1. ## Confused about basic probability

A box contains 5 white balls, 3 red balls and 2 green balls.

The balls are taken from box. With replacement and taking a total of 3 balls,

P(all balls have different colour)=(5/10)x(3/10)x(2/10) x 3! =0.18

This answer is the same as at the back of the book. My explanation is that a white, red or green ball must be taken and there are 3! ways of arranging the 3 scenarios.

Is this correct????

Then secondly,
Without replacement and taking a total of 5 balls

My wrong method:
P(exactly 2 balls are white) = (5/10)x(4/9)x(5/8)x(4/7)x(3/6) x 5!

This probability cannot be correct since it is above 1. What is the loophole that I did not see???

I dont need the answer to this question (I can solve using counting total number of cases) but I want to know the loophole in my thinking.

Thanks,

2. Hello, qazxsw11111!

A box contains 5 white balls, 3 red balls and 2 green balls.

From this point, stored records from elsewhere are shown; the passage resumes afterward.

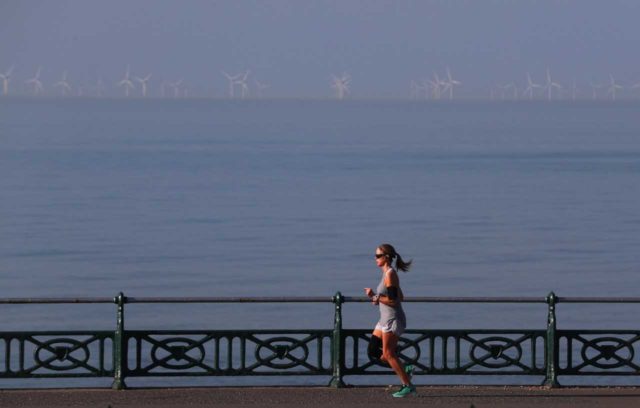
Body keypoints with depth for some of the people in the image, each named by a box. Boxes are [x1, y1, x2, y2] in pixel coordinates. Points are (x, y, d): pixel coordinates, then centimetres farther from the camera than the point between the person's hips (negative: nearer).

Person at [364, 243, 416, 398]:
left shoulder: (390, 274, -16)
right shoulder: (389, 274, 14)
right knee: (373, 352, 7)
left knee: (388, 354, -7)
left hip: (393, 319, -10)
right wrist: (376, 297, 12)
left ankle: (408, 386, -2)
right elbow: (400, 297, 19)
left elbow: (393, 300, -21)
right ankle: (404, 370, 13)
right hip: (385, 319, 10)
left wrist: (376, 297, -15)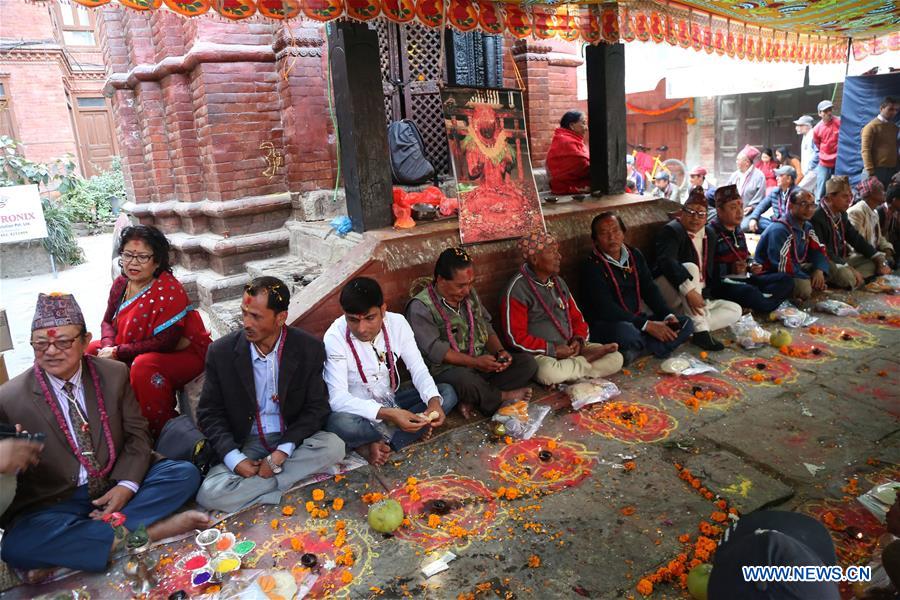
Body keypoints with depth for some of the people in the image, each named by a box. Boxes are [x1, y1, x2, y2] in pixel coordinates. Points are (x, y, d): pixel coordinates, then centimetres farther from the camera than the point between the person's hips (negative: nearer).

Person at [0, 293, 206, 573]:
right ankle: (146, 531, -27)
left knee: (185, 473, -19)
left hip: (117, 485, 2)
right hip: (55, 502, -2)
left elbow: (137, 433, 1)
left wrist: (126, 486, -14)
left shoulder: (115, 374, -2)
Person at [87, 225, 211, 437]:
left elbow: (165, 343, -26)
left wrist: (117, 352, -20)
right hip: (137, 353, 9)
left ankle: (162, 431, -16)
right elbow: (108, 322, 12)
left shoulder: (169, 291, -23)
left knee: (144, 365, -35)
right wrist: (108, 348, -10)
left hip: (183, 354, -8)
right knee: (91, 351, 4)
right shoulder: (121, 284, 1)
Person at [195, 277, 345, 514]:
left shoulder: (309, 349, -9)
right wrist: (234, 459, -16)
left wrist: (283, 451, -19)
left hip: (291, 440, 0)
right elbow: (209, 413, -1)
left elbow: (316, 408, -5)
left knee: (333, 446, -29)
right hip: (244, 445, 0)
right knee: (209, 493, -26)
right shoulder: (222, 351, -7)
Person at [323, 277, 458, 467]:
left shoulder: (397, 323, -11)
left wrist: (434, 400, -29)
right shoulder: (335, 337, -23)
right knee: (339, 423, -38)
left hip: (391, 402, 5)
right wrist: (388, 414, -41)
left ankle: (377, 444, -18)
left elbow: (419, 370, -8)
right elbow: (338, 398, -29)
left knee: (448, 393, -12)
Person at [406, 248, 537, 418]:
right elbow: (434, 350, -20)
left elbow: (486, 327, 15)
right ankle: (503, 396, -9)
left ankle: (473, 400, -21)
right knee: (464, 379, -41)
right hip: (447, 369, -7)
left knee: (527, 362, -9)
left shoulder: (470, 293, 11)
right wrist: (475, 362, -24)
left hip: (483, 362, 7)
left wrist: (500, 351, -4)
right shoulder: (420, 307, -12)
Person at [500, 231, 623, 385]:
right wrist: (553, 350, -16)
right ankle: (587, 358, -12)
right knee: (549, 373, -39)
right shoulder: (517, 288, -12)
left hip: (569, 347, 6)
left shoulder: (558, 282, 13)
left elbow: (577, 316, 18)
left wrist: (579, 339, -4)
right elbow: (516, 337, -16)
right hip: (540, 354, -6)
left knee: (616, 358, -8)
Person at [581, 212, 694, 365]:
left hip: (636, 319, 8)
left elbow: (650, 289, 10)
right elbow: (606, 308, -21)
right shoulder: (592, 266, -14)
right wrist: (647, 325, -24)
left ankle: (634, 352, -21)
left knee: (685, 323, -2)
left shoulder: (635, 255, 10)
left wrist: (668, 316, -8)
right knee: (626, 332, -40)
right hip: (606, 325, -8)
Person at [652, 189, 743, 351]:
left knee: (735, 310, -6)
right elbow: (666, 261, -31)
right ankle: (701, 331, -35)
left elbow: (711, 270, 13)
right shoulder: (671, 230, -12)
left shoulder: (710, 234, 11)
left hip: (700, 297, 7)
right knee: (690, 268, -33)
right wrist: (688, 290, -42)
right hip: (670, 295, -7)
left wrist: (704, 294, -3)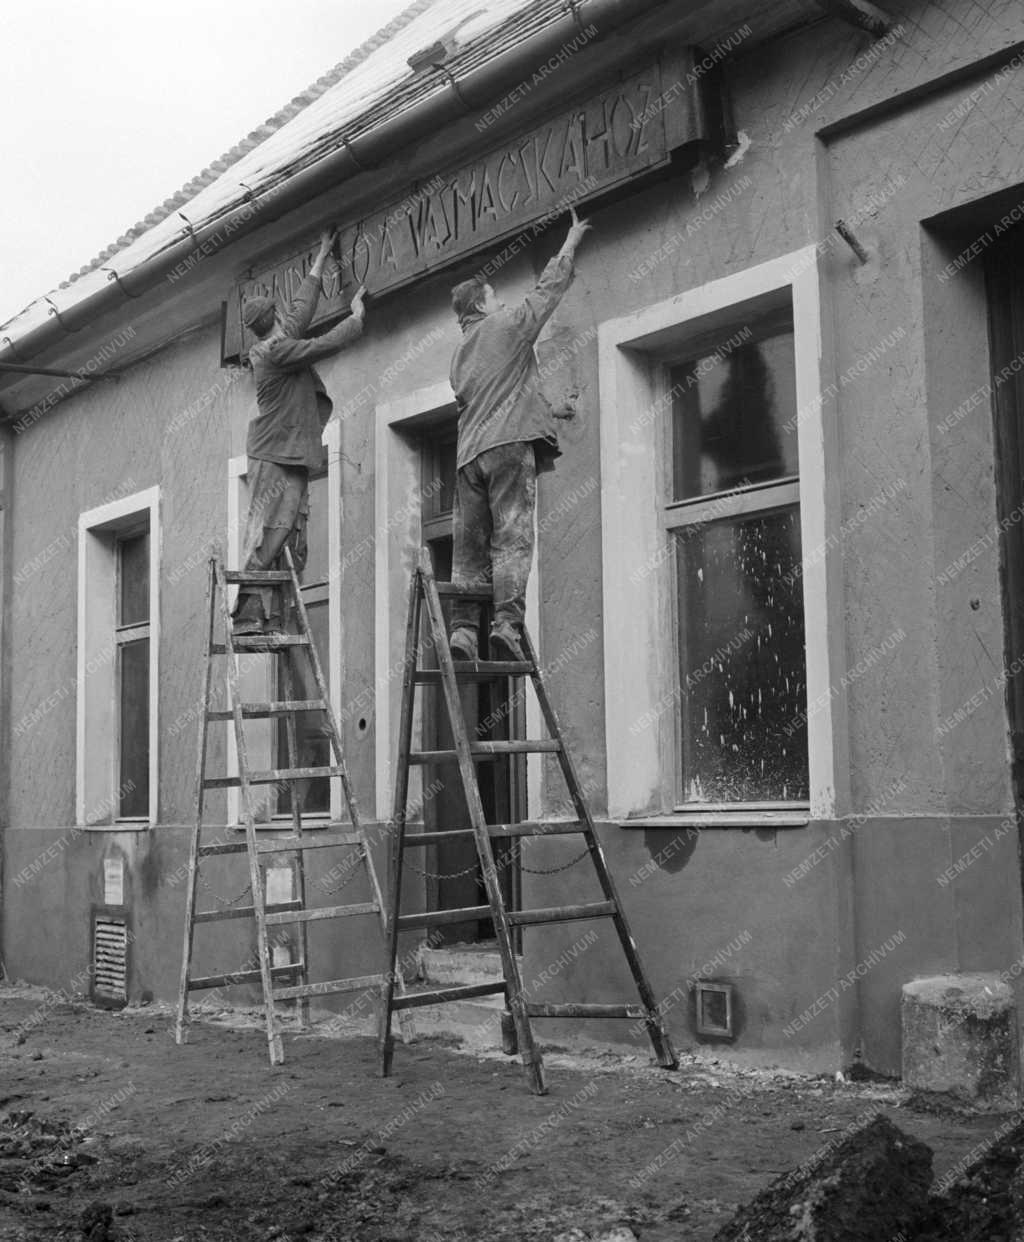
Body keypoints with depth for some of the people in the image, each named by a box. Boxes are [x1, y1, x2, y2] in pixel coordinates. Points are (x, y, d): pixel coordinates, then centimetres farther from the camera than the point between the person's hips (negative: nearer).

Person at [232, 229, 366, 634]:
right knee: (266, 536, -13)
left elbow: (304, 306, 28)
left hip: (292, 457, 10)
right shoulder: (276, 350, -12)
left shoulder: (279, 340, 16)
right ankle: (248, 615, -15)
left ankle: (272, 619, 1)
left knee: (292, 544, 3)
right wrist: (358, 314, 7)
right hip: (274, 457, -10)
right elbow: (329, 343, -10)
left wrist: (323, 255, 37)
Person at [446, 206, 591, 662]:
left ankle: (462, 629, -8)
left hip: (469, 452, 6)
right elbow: (549, 287, 16)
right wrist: (571, 243, 31)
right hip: (508, 443, -6)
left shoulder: (459, 356, 26)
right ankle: (507, 622, -22)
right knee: (512, 537, -11)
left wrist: (544, 409, 38)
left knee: (469, 546, 2)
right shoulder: (508, 324, 7)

Three balls are taken from box with replacement.

My work:

$\displaystyle P(\text{different colors}) \:=\:\frac{5}{10}\times \frac{3}{10} \times \frac{2}{10} \times 3! \:=\:0.18$

My explanation is that a white, red or green ball must be taken
and there are 3! ways of arranging the 3 scenarios.

Correct!

Five balls are taken without replacement.

My wrong method:

$\displaystyle P(\text{exactly 2 White} \:=\: \frac{5}{10} \times\frac{4}{9} \times\frac{5}{8}\times\frac{4}{7} \times \frac{3}{6} \times {\color{red}5!}$

This probability cannot be correct since it is above 1.
What is the loophole that I did not see?

We want 2 Whites and 3 Others.

There are: .$\displaystyle _5C_2 \:=\:\frac{5!}{2!\,3!} \:=\: 10$ scenarios ... not 120.

3. Thank you for your answer. But can you help to clarify when to add factorial sign and when not to?

Thanks.